## Input records
◇ ◇ ◇ ◇
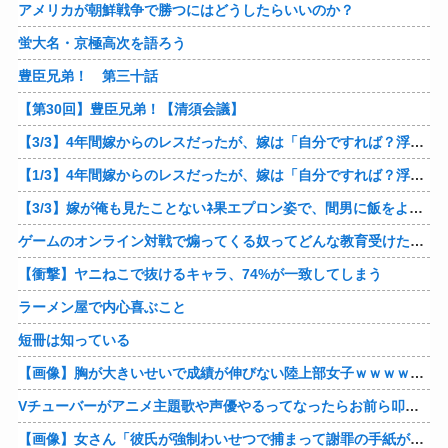
アメリカが朝鮮戦争で勝つにはどうしたらいいのか？
蛍大名・京極高次を語ろう
豊臣兄弟！ 第三十話
【第30回】豊臣兄弟！【清須会議】
【3/3】4年間嫁からのレスだったが、嫁は「自分ですれば？浮気したら慰謝料貰うから！」と。でも急に子供が欲しいと迫ってきたと思ったら妊娠してたｗ 俺の方が慰謝料貰えそうだな♪
【1/3】4年間嫁からのレスだったが、嫁は「自分ですれば？浮気したら慰謝料貰うから！」と。でも急に子供が欲しいと迫ってきたと思ったら妊娠してたｗ 俺の方が慰謝料貰えそうだな♪
【3/3】嫁が俺も見たことないﾈ果エプロン姿で、間男に飯をよそってるところに遭遇！当然別れたが、家に戻るとせせこと元嫁掃除してたｗ「裸エプロンで掃除しろよ」と言ってやったわｗ
ゲームのオンライン対戦で煽ってくる奴ってどんな教育受けたんや
【衝撃】ヤニねこで抜けるキャラ、74%が一致してしまう
ラーメン屋で内心喜ぶこと
短冊は知っている
【画像】胸が大きいせいで成績が伸びない陸上部女子ｗｗｗｗｗｗｗｗｗｗｗｗ
Vチューバーがアニメ主題歌や声優やるってなったらお前ら叩くけどさ……他
【画像】女さん「彼氏が強制わいせつで捕まって謝罪の手紙が来た」ﾊﾟｼｬｯ他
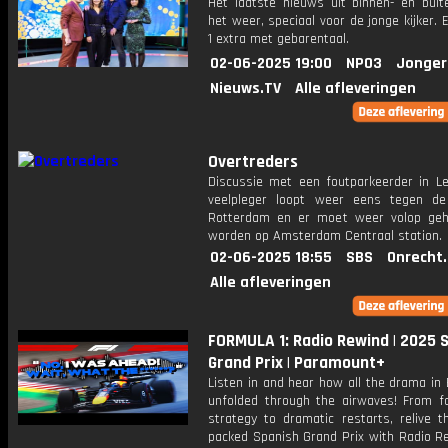
Het laatste nieuws uit binnen- en buit
het weer, speciaal voor de jonge kijker.
1 extra met gebarentaal.
02-06-2025 19:00
NPO3
Jonger
Nieuws.TV
Alle afleveringen
Overtreders
Discussie met een foutparkeerder in Le
veelpleger loopt weer eens tegen d
Rotterdam en er moet weer volop ge
worden op Amsterdam Centraal station.
02-06-2025 18:55
SBS
Onrecht
Alle afleveringen
FORMULA 1: Radio Rewind | 2025 
Grand Prix | Paramount+
Listen in and hear how all the drama in
unfolded through the airwaves! From fa
strategy to dramatic restarts, relive t
packed Spanish Grand Prix with Radio Re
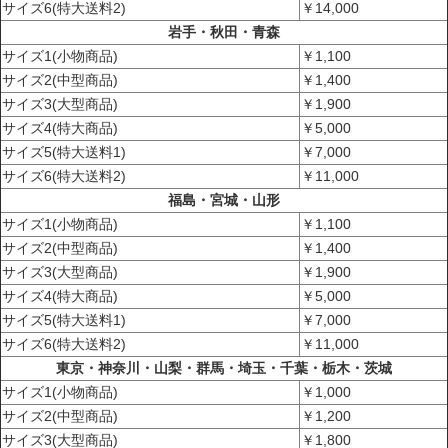
サイズ6(特大送料2)
￥14,000
岩手・秋田・青森
サイズ1(小物商品)
￥1,100
サイズ2(中型商品)
￥1,400
サイズ3(大型商品)
￥1,900
サイズ4(特大商品)
￥5,000
サイズ5(特大送料1)
￥7,000
サイズ6(特大送料2)
￥11,000
福島・宮城・山形
サイズ1(小物商品)
￥1,100
サイズ2(中型商品)
￥1,400
サイズ3(大型商品)
￥1,900
サイズ4(特大商品)
￥5,000
サイズ5(特大送料1)
￥7,000
サイズ6(特大送料2)
￥11,000
東京・神奈川・山梨・群馬・埼玉・千葉・栃木・茨城
サイズ1(小物商品)
￥1,000
サイズ2(中型商品)
￥1,200
サイズ3(大型商品)
￥1,800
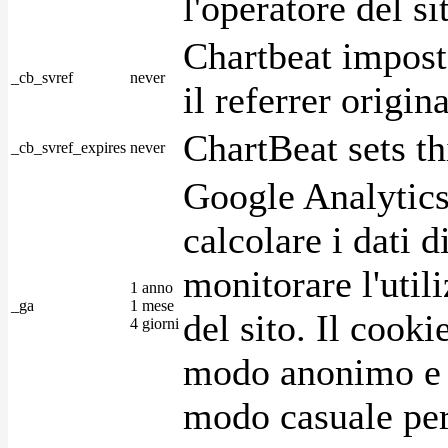
l'operatore del s
Chartbeat impost
_cb_svref
never
il referrer origin
ChartBeat sets th
_cb_svref_expires
never
Google Analytics
calcolare i dati d
monitorare l'utili
1 anno
_ga
1 mese
del sito. Il cook
4 giorni
modo anonimo e 
modo casuale per 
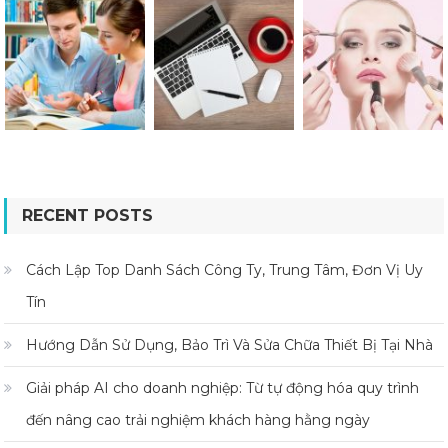
RECENT POSTS
Cách Lập Top Danh Sách Công Ty, Trung Tâm, Đơn Vị Uy
Tín
Hướng Dẫn Sử Dụng, Bảo Trì Và Sửa Chữa Thiết Bị Tại Nhà
Giải pháp AI cho doanh nghiệp: Từ tự động hóa quy trình
đến nâng cao trải nghiệm khách hàng hằng ngày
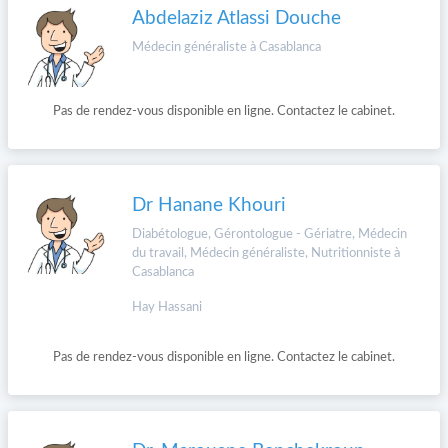
Abdelaziz Atlassi Douche
Médecin généraliste à Casablanca
Pas de rendez-vous disponible en ligne. Contactez le cabinet.
Dr Hanane Khouri
Diabétologue, Gérontologue - Gériatre, Médecin
du travail, Médecin généraliste, Nutritionniste à
Casablanca
Hay Hassani
Pas de rendez-vous disponible en ligne. Contactez le cabinet.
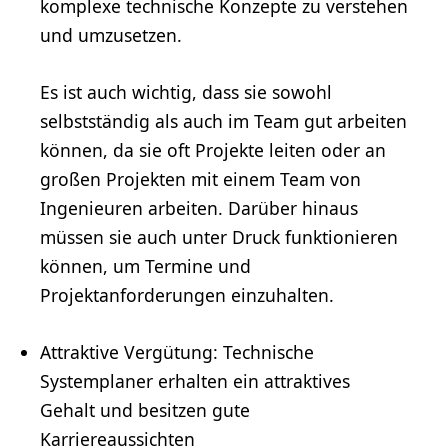
komplexe technische Konzepte zu verstehen
und umzusetzen.
Es ist auch wichtig, dass sie sowohl
selbstständig als auch im Team gut arbeiten
können, da sie oft Projekte leiten oder an
großen Projekten mit einem Team von
Ingenieuren arbeiten. Darüber hinaus
müssen sie auch unter Druck funktionieren
können, um Termine und
Projektanforderungen einzuhalten.
Attraktive
Vergütung
: Technische
Systemplaner erhalten ein attraktives
Gehalt
und besitzen gute
Karriereaussichten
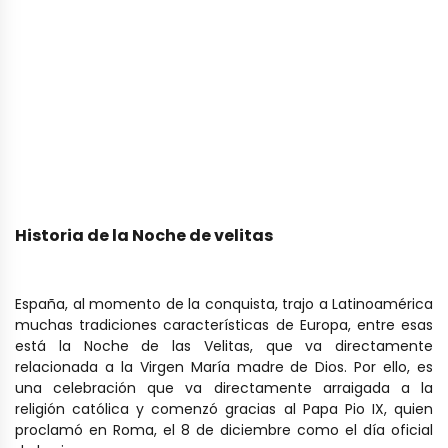
Historia de la Noche de velitas
España, al momento de la conquista, trajo a Latinoamérica
muchas tradiciones características de Europa, entre esas
está la Noche de las Velitas, que va directamente
relacionada a la Virgen María madre de Dios. Por ello, es
una celebración que va directamente arraigada a la
religión católica y comenzó gracias al Papa Pio IX, quien
proclamó en Roma, el 8 de diciembre como el día oficial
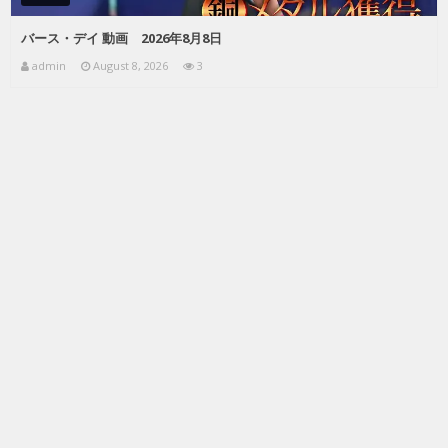
バース・デイ 動画 2026年8月8日
admin
August 8, 2026
3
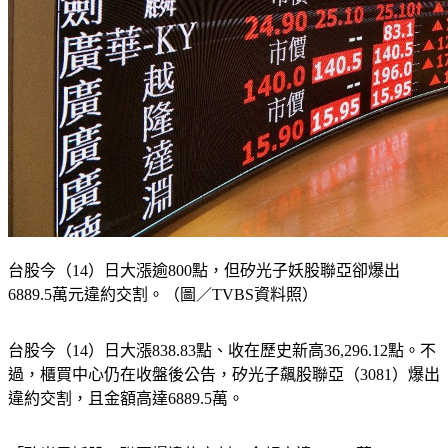
台股今（14）日大漲逾800點，但矽光子妖股聯亞卻爆出
6889.5萬元違約交割。（圖／TVBS資料照）
台股今（14）日大漲838.83點、收在歷史新高36,296.12點。不
過，櫃買中心仍在收盤後公告，矽光子飆股聯亞（3081）爆出
違約交割，且金額高達6889.5萬。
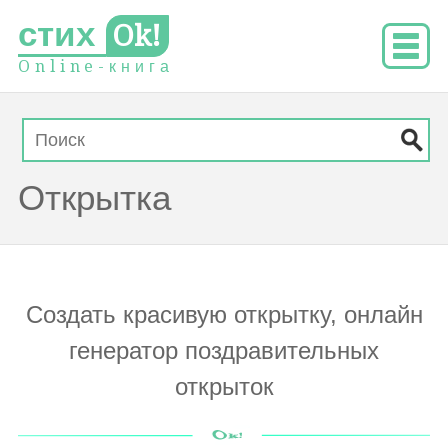
стих
Ok!
O
n
l
i
n
e
-
к
н
и
г
а
Открытка
Создать красивую открытку, онлайн
генератор поздравительных
открыток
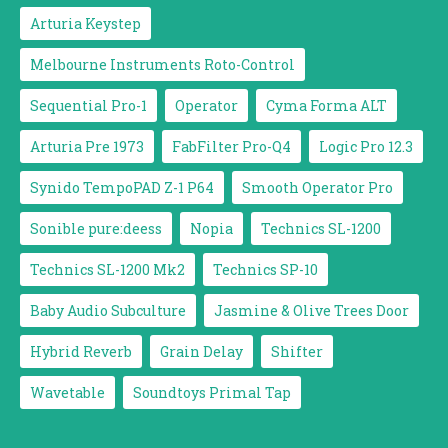
Arturia Keystep
Melbourne Instruments Roto-Control
Sequential Pro-1
Operator
Cyma Forma ALT
Arturia Pre 1973
FabFilter Pro-Q4
Logic Pro 12.3
Synido TempoPAD Z-1 P64
Smooth Operator Pro
Sonible pure:deess
Nopia
Technics SL-1200
Technics SL-1200 Mk2
Technics SP-10
Baby Audio Subculture
Jasmine & Olive Trees Door
Hybrid Reverb
Grain Delay
Shifter
Wavetable
Soundtoys Primal Tap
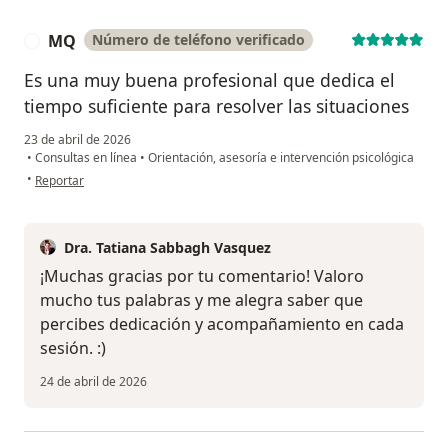
MQ
Número de teléfono verificado
M
Es una muy buena profesional que dedica el
tiempo suficiente para resolver las situaciones
23 de abril de 2026
•
Consultas en línea
•
Orientación, asesoría e intervención psicológica
en opinión del usuario MQ
•
Reportar
Dra. Tatiana Sabbagh Vasquez
¡Muchas gracias por tu comentario! Valoro
mucho tus palabras y me alegra saber que
percibes dedicación y acompañamiento en cada
sesión. :)
24 de abril de 2026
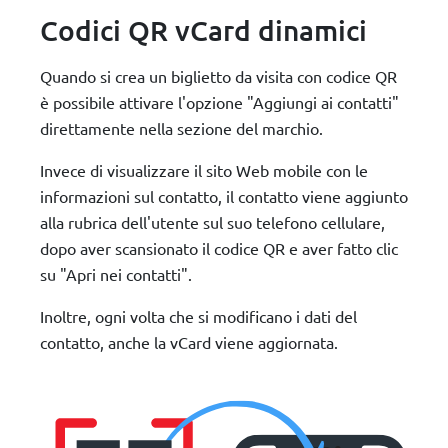
Codici QR vCard dinamici
Quando si crea un biglietto da visita con codice QR
è possibile attivare l'opzione "Aggiungi ai contatti"
direttamente nella sezione del marchio.
Invece di visualizzare il sito Web mobile con le
informazioni sul contatto, il contatto viene aggiunto
alla rubrica dell'utente sul suo telefono cellulare,
dopo aver scansionato il codice QR e aver fatto clic
su "Apri nei contatti".
Inoltre, ogni volta che si modificano i dati del
contatto, anche la vCard viene aggiornata.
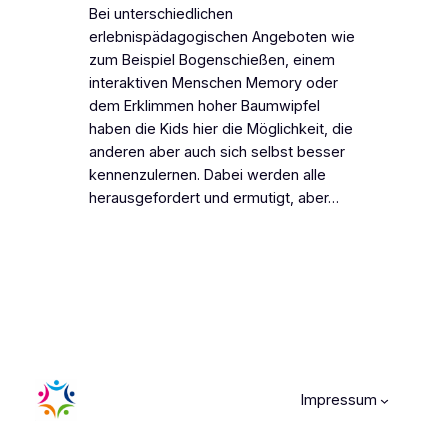
Bei unterschiedlichen
erlebnispädagogischen Angeboten wie
zum Beispiel Bogenschießen, einem
interaktiven Menschen Memory oder
dem Erklimmen hoher Baumwipfel
haben die Kids hier die Möglichkeit, die
anderen aber auch sich selbst besser
kennenzulernen. Dabei werden alle
herausgefordert und ermutigt, aber…
Impressum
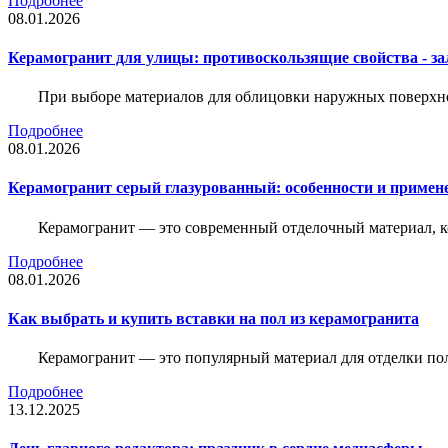
Подробнее
08.01.2026
Керамогранит для улицы: противоскользящие свойства - зал
При выборе материалов для облицовки наружных поверхнос
Подробнее
08.01.2026
Керамогранит серый глазурованный: особенности и примен
Керамогранит — это современный отделочный материал, ко
Подробнее
08.01.2026
Как выбрать и купить вставки на пол из керамогранита
Керамогранит — это популярный материал для отделки пол
Подробнее
13.12.2025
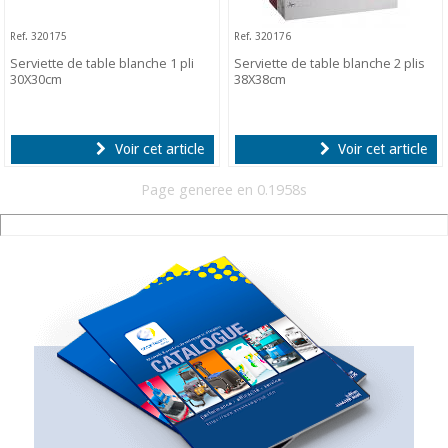
Ref. 320175
Ref. 320176
Serviette de table blanche 1 pli
Serviette de table blanche 2 plis
30X30cm
38X38cm
Voir cet article
Voir cet article
Page generee en 0.1958s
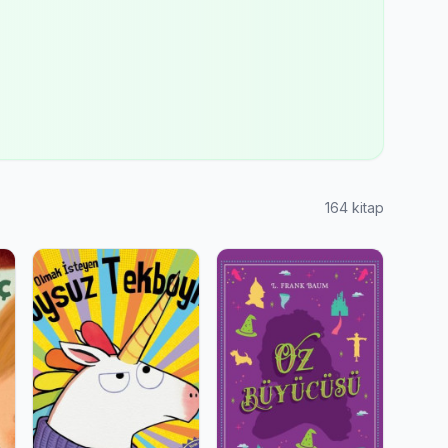
164 kitap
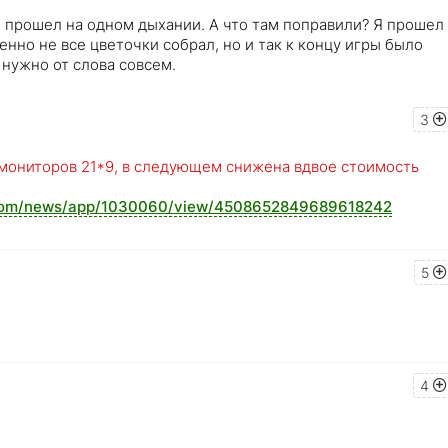
 прошел на одном дыхании. А что там поправили? Я прошел
енно не все цветочки собрал, но и так к концу игры было
е нужно от слова совсем.
3
 мониторов 21*9, в следующем снижена вдвое стоимость
d.com/news/app/1030060/view/4508652849689618242
5
4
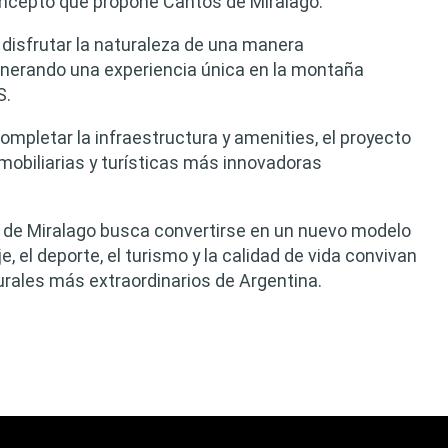
oncepto que propone Cantos de Miralago.
isfrutar la naturaleza de una manera
enerando una experiencia única en la montaña
S.
mpletar la infraestructura y amenities, el proyecto
mobiliarias y turísticas más innovadoras
s de Miralago busca convertirse en un nuevo modelo
 el deporte, el turismo y la calidad de vida convivan
rales más extraordinarios de Argentina.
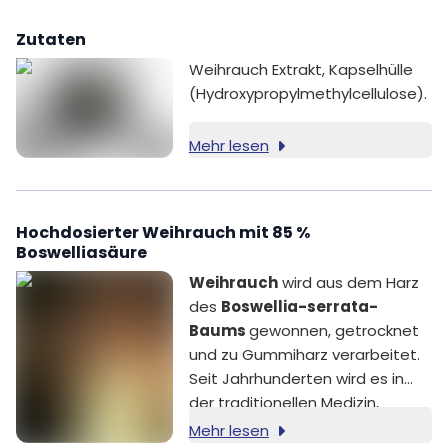
Zutaten
Weihrauch Extrakt, Kapselhülle
(Hydroxypropylmethylcellulose).
Mehr lesen
Hochdosierter Weihrauch mit 85 %
Boswelliasäure
Weihrauch
wird aus dem Harz
des
Boswellia-serrata-
Baums
gewonnen, getrocknet
und zu Gummiharz verarbeitet.
Seit Jahrhunderten wird es in
der traditionellen Medizin,
insbesondere in der
Mehr lesen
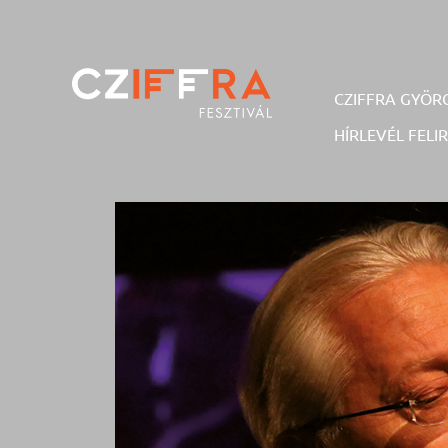
Skip
to
content
CZIFFRA GYÖR
HÍRLEVÉL FELI
Cziffra György Fesztivál
Cziffra Fesztivál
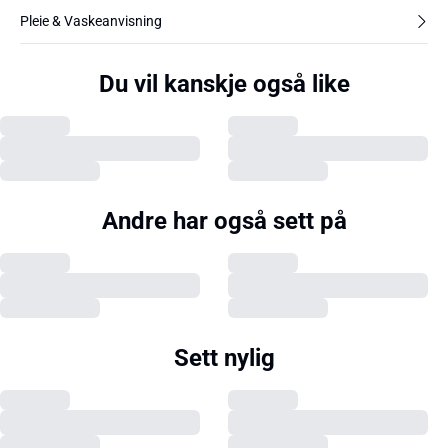
Pleie & Vaskeanvisning
Du vil kanskje også like
Andre har også sett på
Sett nylig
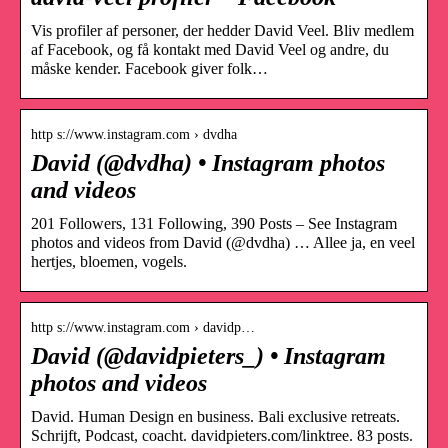
Vis profiler af personer, der hedder David Veel. Bliv medlem
af Facebook, og få kontakt med David Veel og andre, du
måske kender. Facebook giver folk…
http s://www.instagram.com › dvdha
David (@dvdha) • Instagram photos
and videos
201 Followers, 131 Following, 390 Posts – See Instagram
photos and videos from David (@dvdha) … Allee ja, en veel
hertjes, bloemen, vogels.
http s://www.instagram.com › davidp…
David (@davidpieters_) • Instagram
photos and videos
David. Human Design en business. Bali exclusive retreats.
Schrijft, Podcast, coacht. davidpieters.com/linktree. 83 posts.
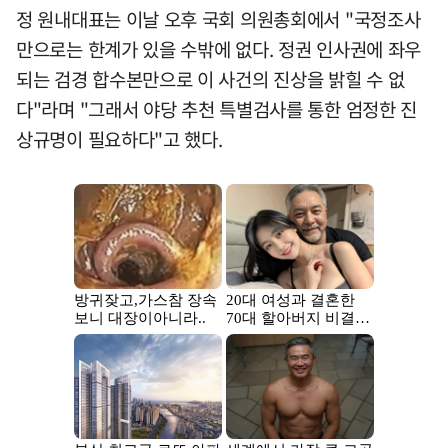
정 원내대표는 이날 오후 국회 의원총회에서 "국정조사
만으로는 한계가 있을 수밖에 없다. 정권 인사권에 좌우
되는 검경 합수본만으로 이 사건의 진상을 밝힐 수 없
다"라며 "그래서 야당 추천 특별검사를 통한 엄정한 진
상규명이 필요하다"고 했다.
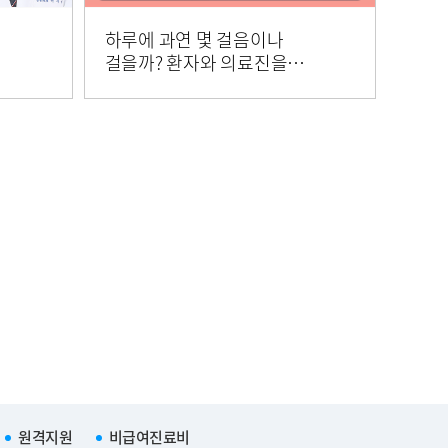
하루에 과연 몇 걸음이나
걸을까? 환자와 의료진을
외과
안전하게 만나게 돕는
환자이송팀 이길용 직원ㅣ
보일락 Vlog Ep.19
원격지원
비급여진료비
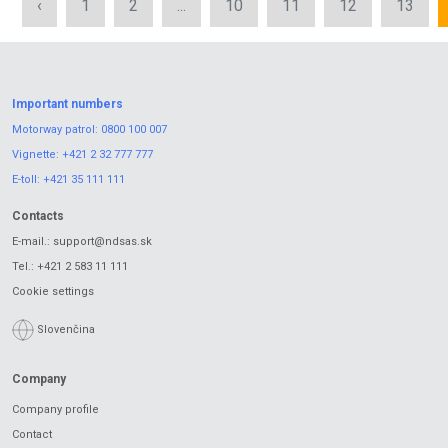
‹
1
2
...
10
11
12
13
Important numbers
Motorway patrol:
0800 100 007
Vignette:
+421 2 32 777 777
E-toll:
+421 35 111 111
Contacts
E-mail.:
support@ndsas.sk
Tel.:
+421 2 583 11 111
Cookie settings
Slovenčina
Company
Company profile
Contact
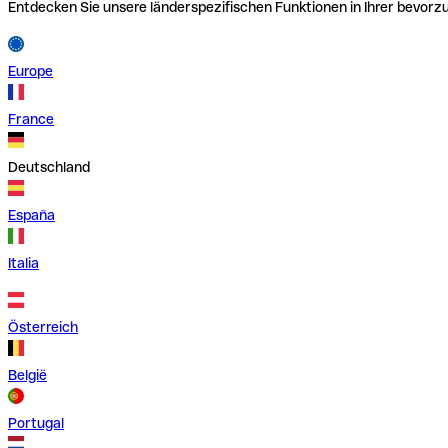
Entdecken Sie unsere länderspezifischen Funktionen in Ihrer bevor
Europe
France
Deutschland
España
Italia
Österreich
België
Portugal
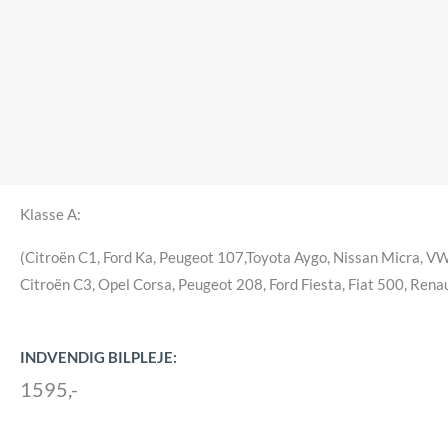
Klasse A:
(Citroën C1, Ford Ka, Peugeot 107,Toyota Aygo, Nissan Micra, V
Citroën C3, Opel Corsa, Peugeot 208, Ford Fiesta, Fiat 500, Renau
INDVENDIG BILPLEJE:
1595,-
◇ ◇ ◇ ◇
## Try it
Reproduce everything from the line containing "l'operatore del s" down to the line containing "đến nâng cao trải nghiệm khách hàng hằng ngày", both ends included, and leave the pictures out of your answer.

## Your solution
l'operatore del s
Chartbeat impost
_cb_svref
never
il referrer origin
ChartBeat sets th
_cb_svref_expires
never
Google Analytics
calcolare i dati d
monitorare l'utili
1 anno
_ga
1 mese
del sito. Il cook
4 giorni
modo anonimo e 
modo casuale per 
RECENT POSTS
Cách Lập Top Danh Sách Công Ty, Trung Tâm, Đơn Vị Uy
Tín
Hướng Dẫn Sử Dụng, Bảo Trì Và Sửa Chữa Thiết Bị Tại Nhà
Giải pháp AI cho doanh nghiệp: Từ tự động hóa quy trình
đến nâng cao trải nghiệm khách hàng hằng ngày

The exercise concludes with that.